All the entries that follow must be written out again exactly.

-- Opening Marker --

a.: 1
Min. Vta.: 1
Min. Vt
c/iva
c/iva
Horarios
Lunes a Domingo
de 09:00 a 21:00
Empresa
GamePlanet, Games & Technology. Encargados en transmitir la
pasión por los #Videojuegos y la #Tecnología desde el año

-- Closing Marker --

→ Written response:
a.: 1
Min. Vta.: 1
Min. Vt
c/iva
c/iva
Horarios
Lunes a Domingo
de 09:00 a 21:00
Empresa
GamePlanet, Games & Technology. Encargados en transmitir la
pasión por los #Videojuegos y la #Tecnología desde el año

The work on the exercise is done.